Wir führen dieses Interview, weil du als Trainer das wohl schrecklichste Erlebnis, das man sich vorstellen kann, mit dem plötzlichen Tod eines Spielers im Training vor knapp zwei Jahren erleben musstest. Verändert dies die Arbeit eines Trainers grundlegend?

Dinc:
Es war ein Alptraum! Ein absoluter Alptraum! Wenn man meint, dass jemand sich nur das Knie hält, dann röchelt... (Pause. Dann weiter mit belegter Stimme) Wenn du merkst, dass da gerade ein Leben zu Ende geht. (Pause) Wir haben sofort reagiert, alles versucht, der Sanitäter war auch ganz schnell da, aber es war nichts mehr zu machen.

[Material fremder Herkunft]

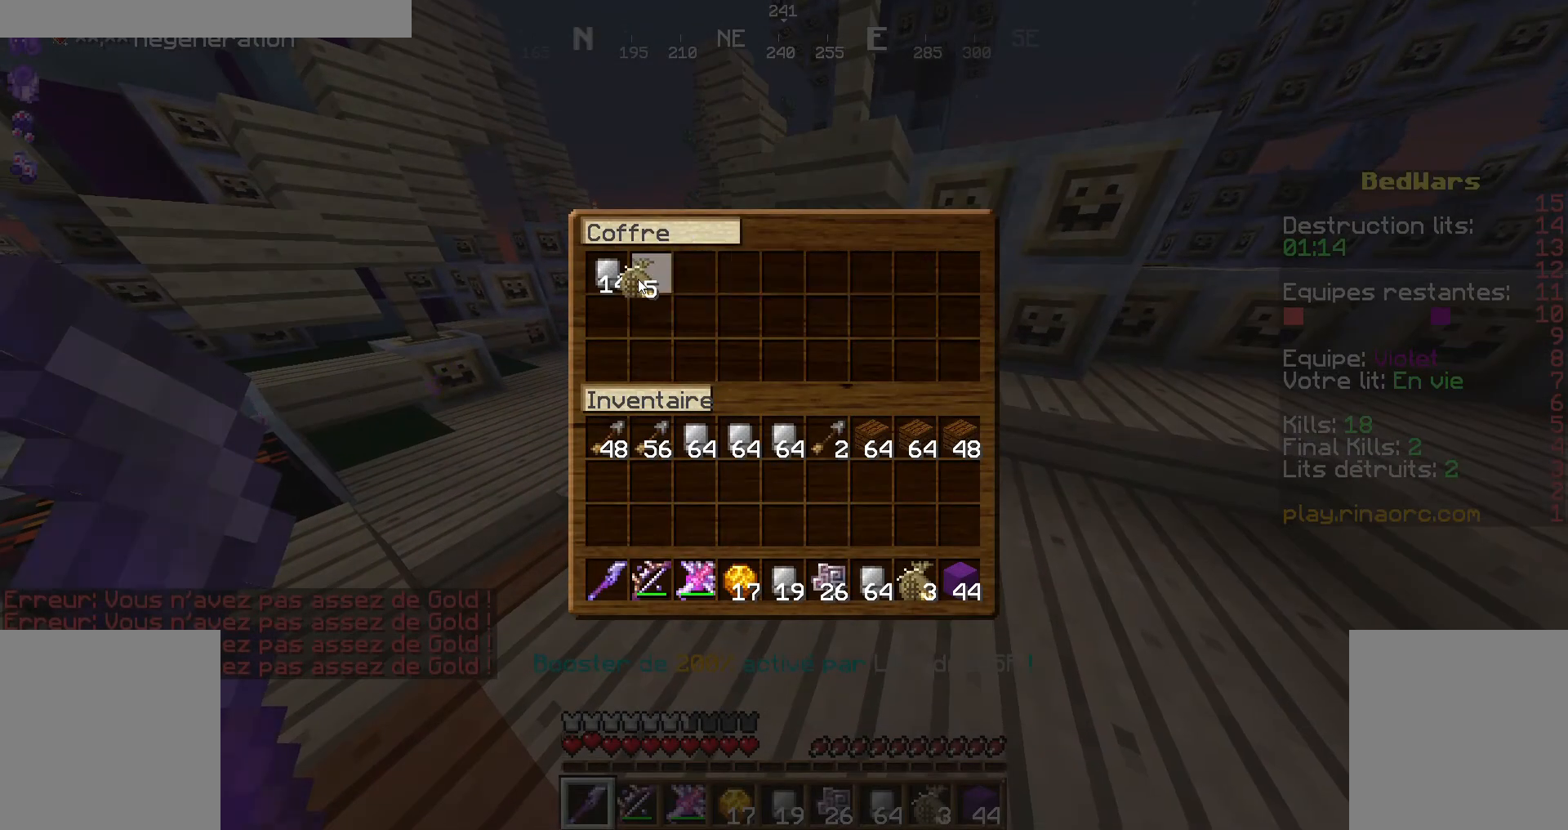
{"keys": [], "mouse": [], "events": []}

Wie lässt sich der Tod eines Spielers im Training überhaupt verarbeiten?

Dinc:
An Fußball war da vorerst nicht zu denken. Wir haben psychologische Hilfe in Anspruch genommen und darüber im großen Kreis mit der Mannschaft gesprochen. Das hat gut getan. Das war genau richtig. Es wurde eine Gedenkstätte auf dem Sportgelände eingerichtet. Jeder hat das für sich irgendwie verarbeitet, aber irgendwann musste es wieder weitergehen. Der Umgang miteinander war in den folgenden Wochen besonders respektvoll, das kann man schon sagen. Auch die ersten Spiele und Siege danach haben uns allen sehr geholfen.

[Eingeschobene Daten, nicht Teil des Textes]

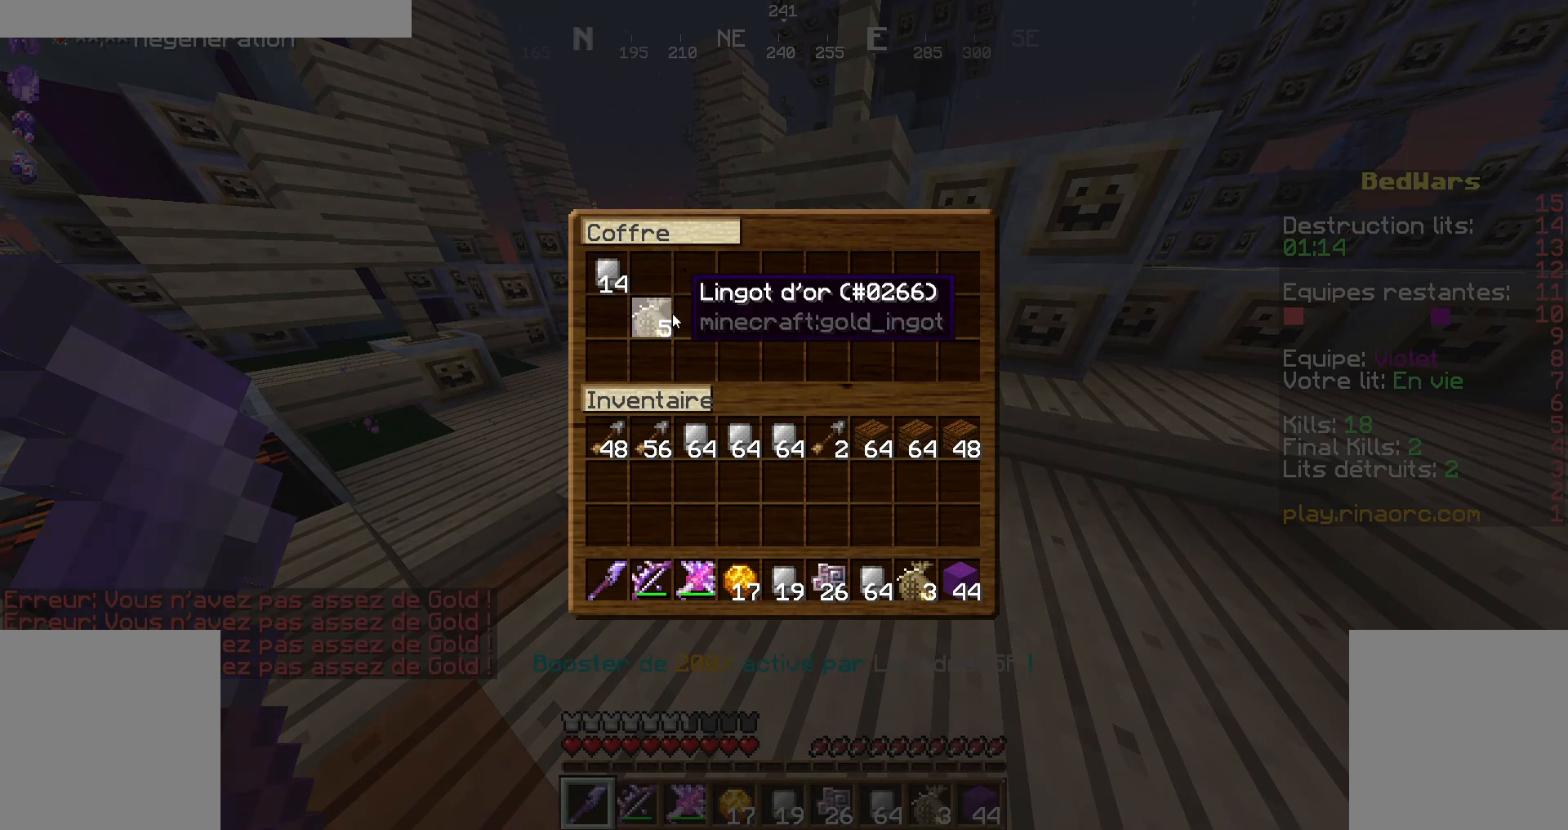
{"keys": [], "mouse": []}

Wie lange bist du mit einem mulmigen Gefühl auf den Trainingsplatz gegangen?

Dinc:
Das ist im Rückblick schwer zu sagen. Es waren sicherlich mehrere Wochen. Für mich ist definitiv geblieben – wenn vielleicht auch unterbewusst – dass ich noch weniger will, dass sich die Jungs wirklich quälen müssen. Dieses Oldschool-Training bis zum Anschlag, das war sowieso noch nie meine Sache, aber es gibt schon eine Fürsorgepflicht, die nun noch etwas mehr ausgeprägt ist. Da schaut man beispielsweise, dass man bei großer Hitze wirklich im Schatten bleibt, so gut es eben geht.

Eher vereinzelt gibt es bisher die Berichte über gravierende Folgen im Zuge einer Covid-19-Erkrankung, insbesondere auf mögliche Organschäden wie am Herzen wird hingewiesen. Hand aufs Herz: War dir das vor unserem vereinbarten Gespräch bewusst?

Dinc:
Ganz neu war es mir nicht. Ich erinnere mich an den bekannten Fall von Ilkay Gündogan, der ja als top-trainierter Profi über Wochen zu kämpfen hatte. Wenn man das dann auf uns Amateure herunterbricht, dann fragt man sich, was das für einen Hobbysportler bedeutet, der nicht so eine Fitness hat und nicht diese medizinische Betreuung genießt...

Mit der Kenntnis über versteckte Herzerkrankungen, die es im Zuge der Pandemie verstärkt geben soll, und dem Erlebnis vor zwei Jahren - welche Schlüsse zieht man daraus für den Wiederbeginn?

Dinc:
Zum einen sind wir uns im Trainerteam klar, dass wir die Dosierung der Umfänge nach der langen Pause strecken müssen. Zum anderen kann der Appell nur sein: Geht zum Doc, lasst euch durchchecken! Das sind vielleicht 20 Minuten, mit denen man dann viel sicherer leben und entsprechend trainieren kann. Auch wenn bei uns kein Covid-Fall bekannt ist, werde ich den Jungs ins Gewissen reden, das zu machen. Jeder muss da seine Lehren daraus ziehen, wir lieben unseren Sport und den wollen wir alle zwar möglichst bald, aber vor allem auch noch möglichst lange machen.